Regarding your last point about choice, evidence shows that many public schools are indeed successful. Public schools are not a de facto bad choice, except to those whose agenda is the elimination of the public sector on ideological grounds.
Although true…..I think it worth mentioning that if you peruse the US News list of best High Schools in America (public) , and eliminate all the charters and magnets, that list is almost exclusively made up of high schools in high income white suburbs.
Public schools have a real problem in delivering educational equality; up and down the public school scale, you the most successful schools highly correlated with the average annual income of the student’s family; and since in the US, average annual income is highly correlated with race……..

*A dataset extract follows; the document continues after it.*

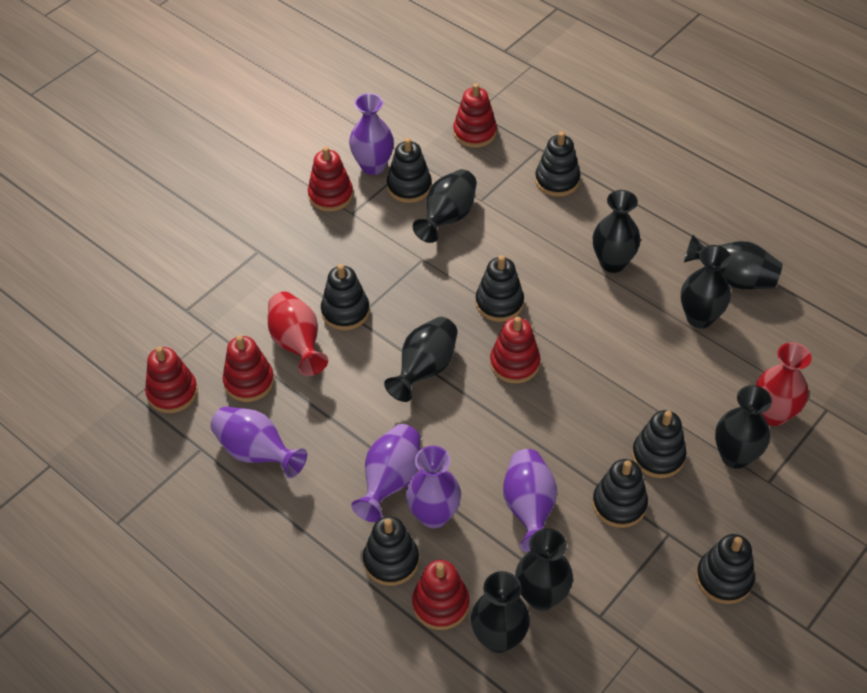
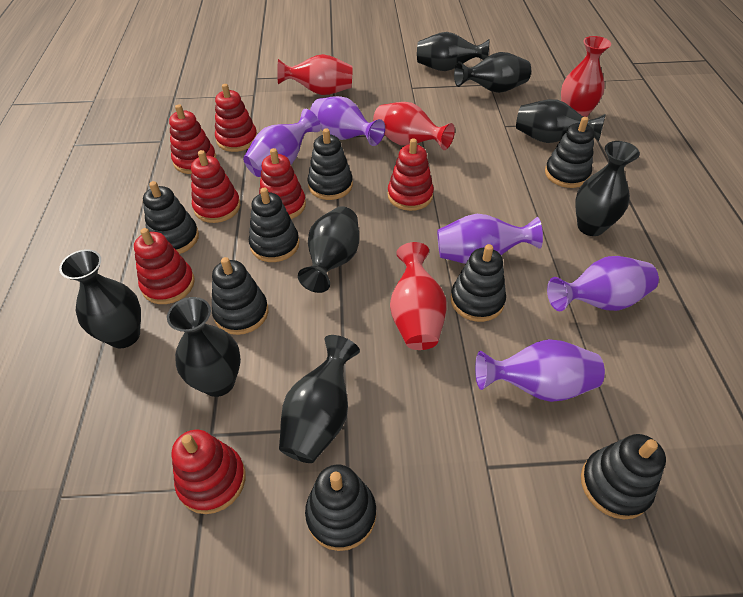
red stacking toy: 6 -> 7
red vase: 2 -> 4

And that’s on THEM to solve. The School Choice movement, if you look for a perspective OTHER than the one from the liberal left and religious right, provides the potential to deliver educational equality to the communities who need it the most.

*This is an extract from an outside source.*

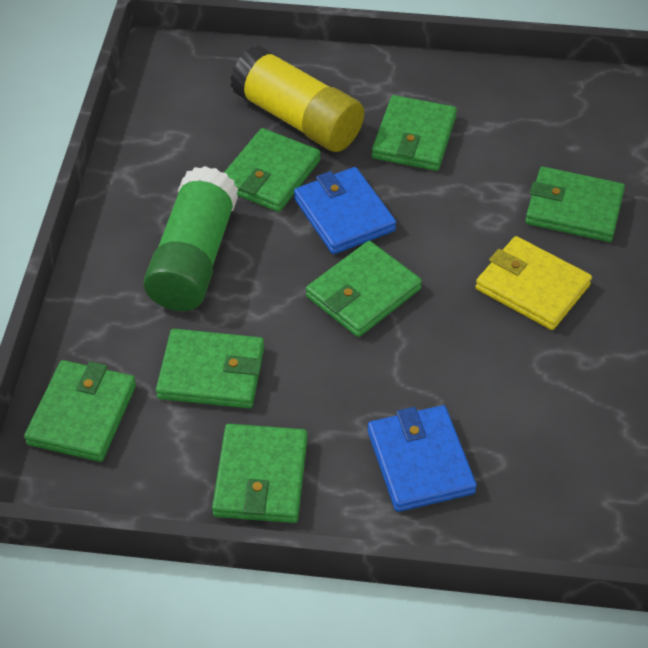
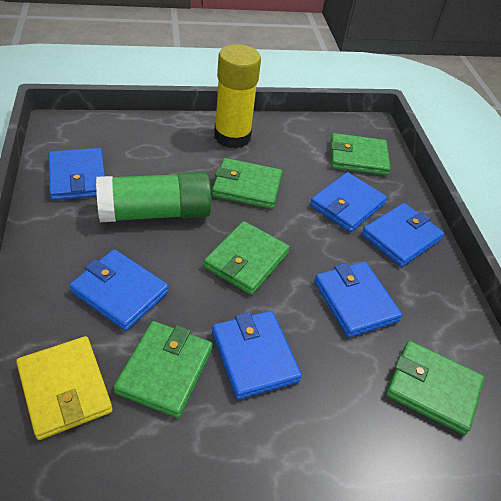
blue wallet: 2 -> 6
green wallet: 7 -> 5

Here’s a list of the best high schools in Texas, just to illustrate. Let;s analyze the top 25:
None of those schools are standard, geographically zoned schools; the top geographical school is #27, which is Highland Park in Dallas, which is an extremely affluent area. All of the rest are either magnets, which skim the best students from the general district population without regard (in theory) for race, or charters — and the majority of those charters are TARGETED to serve at-risk minority students. (The only ones on that list, to my knowledge, that *don’t* target at-risk students are the ones run by the Harmony chain; the IDEA schools, the YES Prep schools, and KIPP are all designed to serve the at-risk communities who are underserved by the public school system.
As I watch this national debate unfold, I suspect that *MANY* who have decided to be opponents of “school choice” have no idea how many top performing charters they’d be ripping out of their own communities if they have their way.